Why are you that way? It's obviously not an innate behavior but something that was learned over time.

The societal norm that deserves pushback is the expectation or entitlement to a kind response for rendering that act of kindness

So why do you engage in this societal norm? The"entitlement" as you label it is born out of the learned behavior that is "personally how you are." You shouldn't say thank you to anyone for anything if you truly believe your point of view. By expressing gratitude you are tacitly supporting this continued expectation and entitlement after future actions.

the reason is because everyone doesn't respond to those acts in equal fashion which is why I encourage people to stop doing those acts if they're doing them with expectations

If your mother bought you a card for your birthday and upon receiving it you threw it in the trash would you be upset at your mother for expecting a different response? Remember, she isn't entitled to gratitude or any specific response. But because she was expecting a different reaction does that make her act any less genuine?

What you will do:
1: Repeat word for word the part of the discussion about gratitude that opens with the words containing "So why do you" and closes with "any less genuine?".
2: Answer these questions on the discussion about gratitude:
(a) What societal norm is said to deserve pushback?
(b) In the birthday example, what is done with the card upon receiving it?
(c) What does one participant encourage people to stop doing?
3: Go on with the discussion about gratitude from where it stops.
The entries below come from a separate source.

Record set:
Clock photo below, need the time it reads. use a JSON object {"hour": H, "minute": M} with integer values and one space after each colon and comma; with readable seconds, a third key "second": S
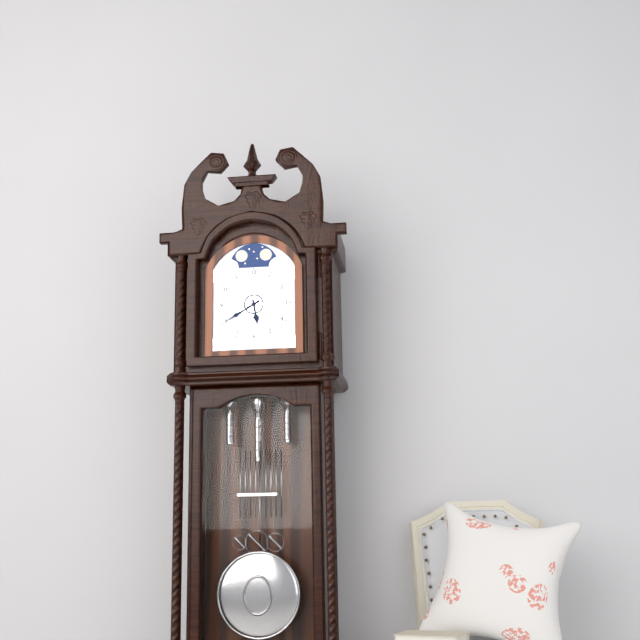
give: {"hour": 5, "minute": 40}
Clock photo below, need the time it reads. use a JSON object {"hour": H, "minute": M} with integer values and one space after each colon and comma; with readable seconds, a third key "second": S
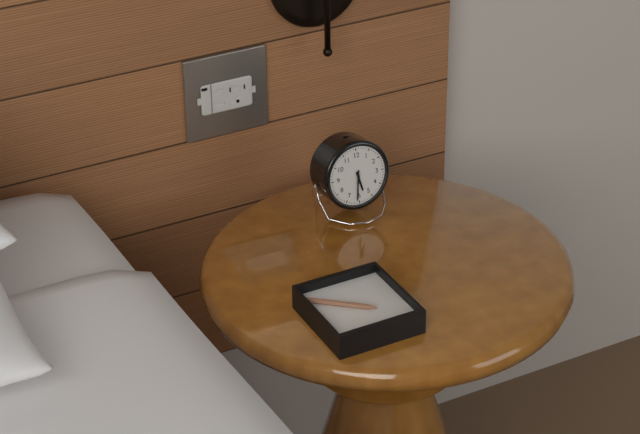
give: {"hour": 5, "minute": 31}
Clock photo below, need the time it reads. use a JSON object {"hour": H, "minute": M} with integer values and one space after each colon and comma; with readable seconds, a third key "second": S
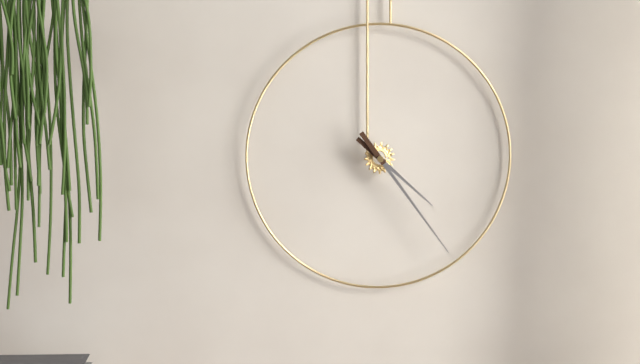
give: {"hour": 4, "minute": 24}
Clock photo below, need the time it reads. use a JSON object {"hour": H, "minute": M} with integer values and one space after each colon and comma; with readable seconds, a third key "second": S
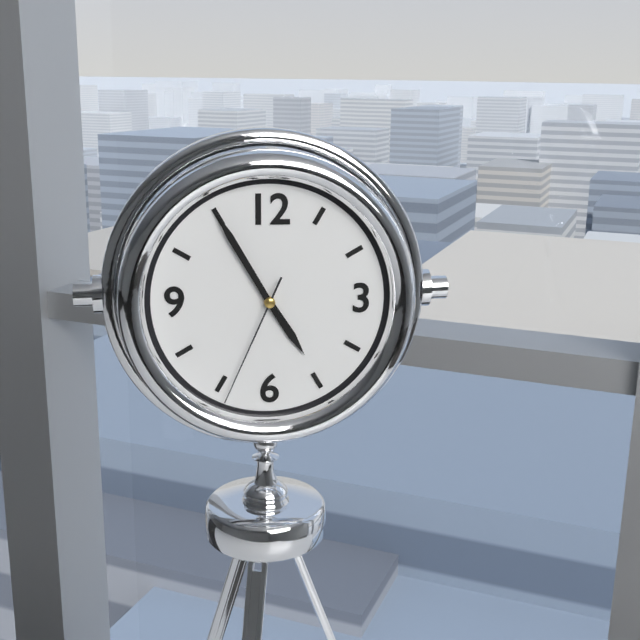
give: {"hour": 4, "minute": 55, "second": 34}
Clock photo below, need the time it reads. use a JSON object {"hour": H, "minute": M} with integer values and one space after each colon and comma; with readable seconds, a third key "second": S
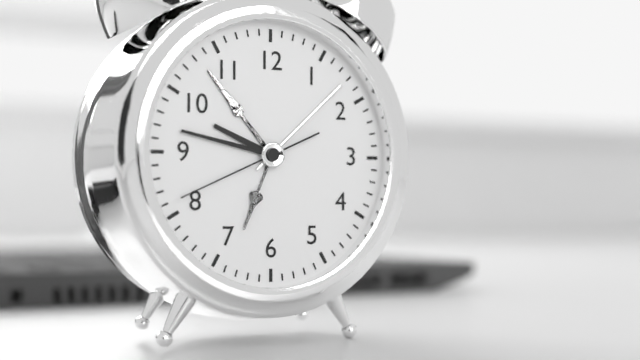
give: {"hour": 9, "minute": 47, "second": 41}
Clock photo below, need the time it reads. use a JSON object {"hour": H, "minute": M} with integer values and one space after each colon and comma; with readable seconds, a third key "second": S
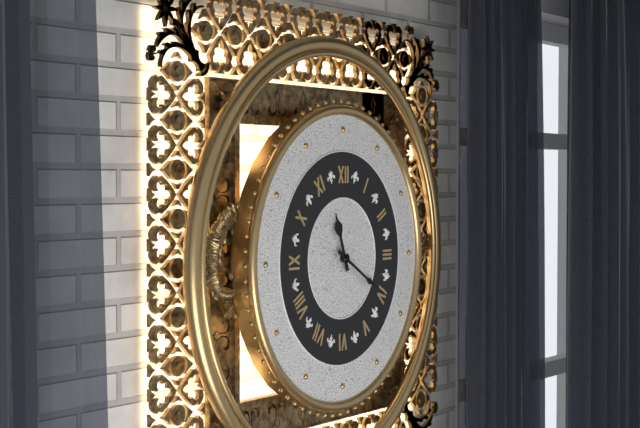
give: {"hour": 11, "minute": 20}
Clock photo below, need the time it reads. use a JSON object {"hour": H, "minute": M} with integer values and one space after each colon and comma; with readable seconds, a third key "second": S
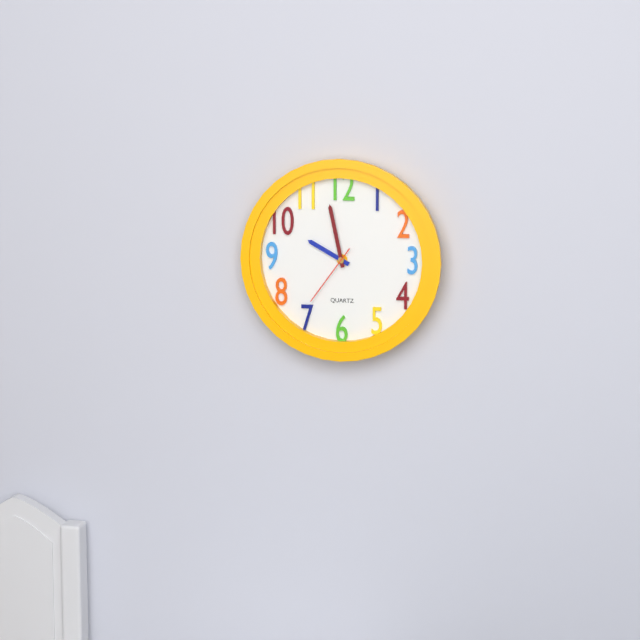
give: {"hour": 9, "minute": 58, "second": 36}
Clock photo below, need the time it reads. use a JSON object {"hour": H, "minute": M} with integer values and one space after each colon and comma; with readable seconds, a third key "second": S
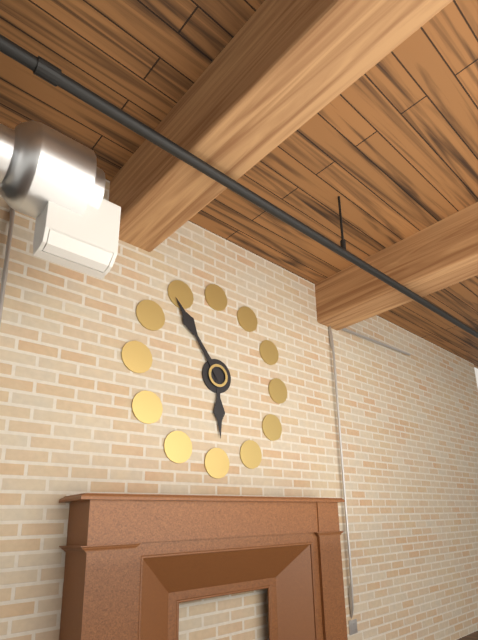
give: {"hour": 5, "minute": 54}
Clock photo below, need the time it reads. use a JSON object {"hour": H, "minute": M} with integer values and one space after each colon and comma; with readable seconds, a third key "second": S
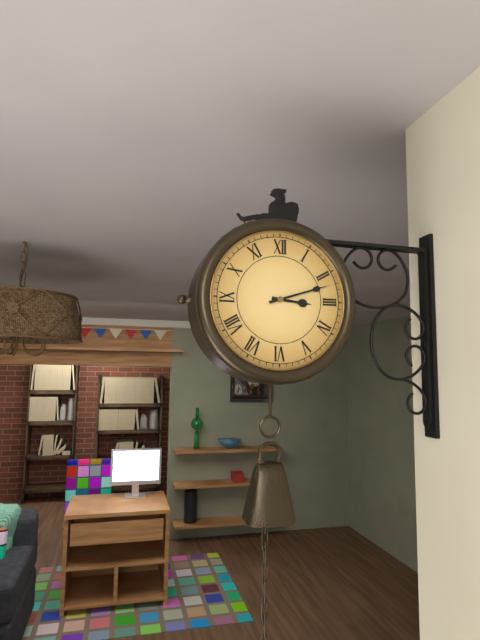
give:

---

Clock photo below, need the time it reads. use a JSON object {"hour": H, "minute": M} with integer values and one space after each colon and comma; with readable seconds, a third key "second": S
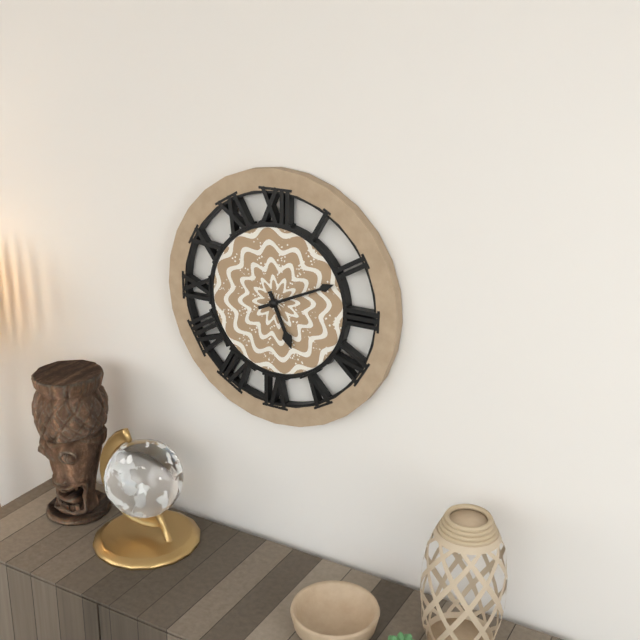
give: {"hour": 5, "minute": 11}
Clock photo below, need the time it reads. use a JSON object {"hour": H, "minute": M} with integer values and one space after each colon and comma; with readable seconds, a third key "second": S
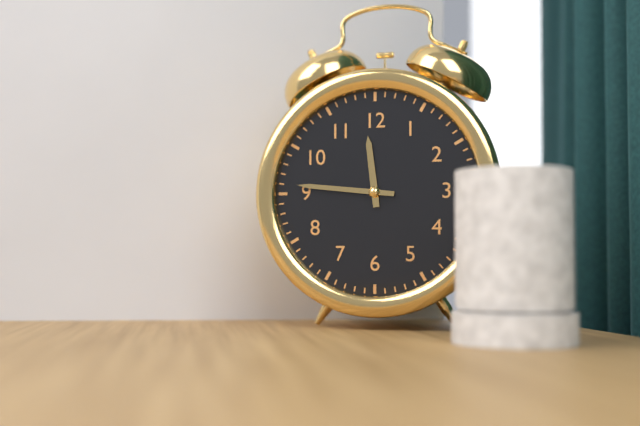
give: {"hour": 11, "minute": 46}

--

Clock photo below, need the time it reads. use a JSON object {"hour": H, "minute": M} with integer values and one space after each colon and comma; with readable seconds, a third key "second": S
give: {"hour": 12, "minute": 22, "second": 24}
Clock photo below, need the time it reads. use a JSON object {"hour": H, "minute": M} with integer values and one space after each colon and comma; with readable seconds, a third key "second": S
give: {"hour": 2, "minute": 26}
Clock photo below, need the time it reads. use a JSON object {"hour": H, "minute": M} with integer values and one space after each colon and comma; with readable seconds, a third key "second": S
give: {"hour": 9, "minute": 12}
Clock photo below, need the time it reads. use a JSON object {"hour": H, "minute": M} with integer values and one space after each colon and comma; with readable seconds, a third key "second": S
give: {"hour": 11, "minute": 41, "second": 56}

Expected outputs:
1:
So why do you engage in this societal norm? The"entitlement" as you label it is born out of the learned behavior that is "personally how you are." You shouldn't say thank you to anyone for anything if you truly believe your point of view. By expressing gratitude you are tacitly supporting this continued expectation and entitlement after future actions.

the reason is because everyone doesn't respond to those acts in equal fashion which is why I encourage people to stop doing those acts if they're doing them with expectations

If your mother bought you a card for your birthday and upon receiving it you threw it in the trash would you be upset at your mother for expecting a different response? Remember, she isn't entitled to gratitude or any specific response. But because she was expecting a different reaction does that make her act any less genuine?

2:
(a) The expectation or entitlement to a kind response for rendering an act of kindness.
(b) It is thrown in the trash.
(c) Doing those acts if they're doing them with expectations.

3:
Doing things and not getting the expected outcomes can be harmful to the person doing those things and potentially harmful to the person not expressing their gratitude

Yes, but that can be applied to any facet in life. Should we just curl up like a rolly-poll? Since we're discussing the holding of doors for strangers maybe it's better for those who lack gratitude to learn how to say thank you and be grateful for common decency in a world that is lacking. And we are just discussing the holding of the door here; if the scenario takes a different turn after that act well that would be another discussion.

Speak to women about how they've been called names for not responding in ways that men expect them to.

Yes but we're talking about simple acts such as holding a door and expressing gratitude in the form of a thank you. We aren't talking about sex, dating, or other further interactions.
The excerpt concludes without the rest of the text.